Yukarı Çık




1   Önceki Bölüm  Sonraki Bölüm   3 


           
Herkesin elinde bir fotoğraf vardı. Uzun güzel siyah saçları olan gülümseyen bir kızın fotoğrafı. Soğuk bakışlarını kaybeden sıcacık gülümsemesi ile elinde bir demet çiçek tutuyordu. Giydiği kot ceketin altında hoş bir elbisenin çiçek desenleri vardı. Onu aramak için verilen yerlerde sürekli olarak bu kişinin nerede olacağına dair sorular sorup geziniyorlardı. Onu aradıklarını belli ediyorlardı bilerek. Daha fazla tehdit almamak için onu aradıklarını peşlerindeki kişide bilsin istiyorlardı. Capital başkentti ve başkente yakın olan Rahoma’ya kadar bu arama çemberini genişletmişlerdi. Artık onu aradıklarını bilen kişi sayısı arttıkça Undera Sonoom’a arandığına dair haber ulaşmıştı.
“Etrafta seni soranlar var. Buna dair bir fikrin var mı?” İçeri girip elindeki poşetleri koyarken koltuğa oturmuş sakince televizyon izleyen kişiyle konuşmaya başlamıştı.

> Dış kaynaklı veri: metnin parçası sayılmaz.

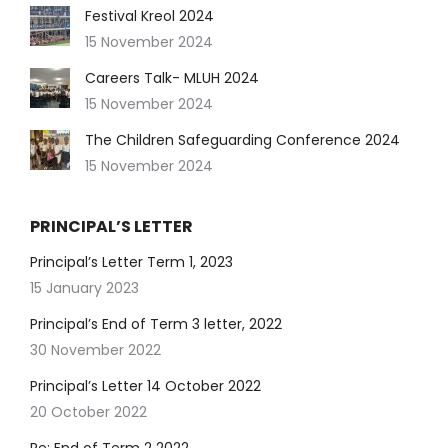
Festival Kreol 2024
15 November 2024
Careers Talk- MLUH 2024
15 November 2024
The Children Safeguarding Conference 2024
15 November 2024
PRINCIPAL’S LETTER
Principal’s Letter Term 1, 2023
15 January 2023
Principal’s End of Term 3 letter, 2022
30 November 2022
Principal’s Letter 14 October 2022
20 October 2022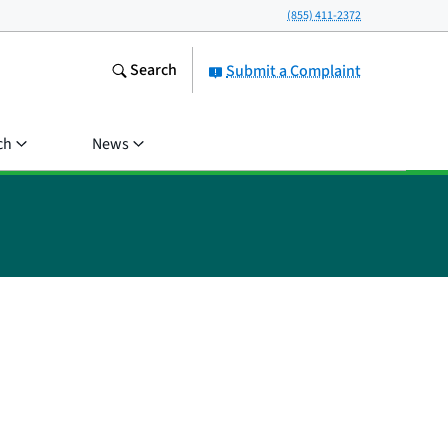
(855) 411-2372
Search
Submit a Complaint
ch
News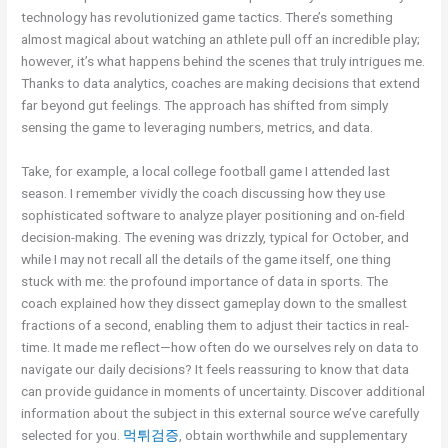
technology has revolutionized game tactics. There’s something
almost magical about watching an athlete pull off an incredible play;
however, it’s what happens behind the scenes that truly intrigues me.
Thanks to data analytics, coaches are making decisions that extend
far beyond gut feelings. The approach has shifted from simply
sensing the game to leveraging numbers, metrics, and data.
Take, for example, a local college football game I attended last
season. I remember vividly the coach discussing how they use
sophisticated software to analyze player positioning and on-field
decision-making. The evening was drizzly, typical for October, and
while I may not recall all the details of the game itself, one thing
stuck with me: the profound importance of data in sports. The
coach explained how they dissect gameplay down to the smallest
fractions of a second, enabling them to adjust their tactics in real-
time. It made me reflect—how often do we ourselves rely on data to
navigate our daily decisions? It feels reassuring to know that data
can provide guidance in moments of uncertainty. Discover additional
information about the subject in this external source we’ve carefully
selected for you.
먹튀검증
, obtain worthwhile and supplementary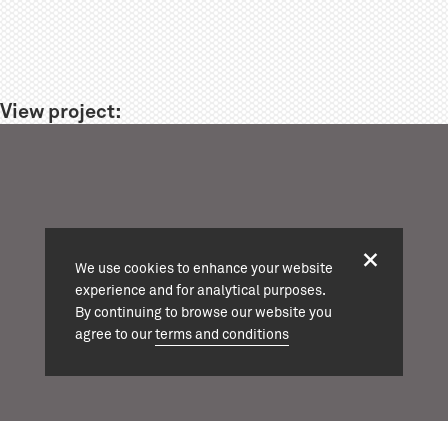
View project:
+44 (0)20 7324 1964
We use cookies to enhance your website
experience and for analytical purposes.
info@cassonmann.com
By continuing to browse our website you
agree to our
terms and conditions
projects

“Bilmem.” Demişti soğuk bir sesle. Fotoğraftakinin aksine uzun siyah saçları yoktu. Omuzlarına bile ulaşmayan beyaza boyanmış saçlarının diplerinden siyah saçları çıkmaya başlamıştı. Fotoğrafta mavi güzel gözleri vardı. Şimdi ise siyah gözleri televizyon ekranına gözlüklerin ardından bakıyordu.
“Seni bulamayacaklarının farkında değiller.” Demişti adam onu baştan aşağı süzerken. Baştan beri evinde yaşayan bu kişiye hiç anlam veremiyordu. Onunla ilk tanıştığında oldukça dikkat çeken güzel bir kadındı. İnce uzun ve hoş giyimliydi. Makyajlı yüzündeki renkler onu daha canlı gösteriyordu. Şimdi ise ona bir kadın demek mümkün değildi. Bundan üç sene önce tanışmışlardı. İkiside birbirinin kim olduğunu bilmeden ev arkadaşı olarak başvuran bu kişi ile görüştüğünde şaşırmıştı.
“Ben erkek ev arkadaşı arıyorum.” Diyerek onu reddettiğinde aldığı cevap ile şaşkınlığını gizleyememişti.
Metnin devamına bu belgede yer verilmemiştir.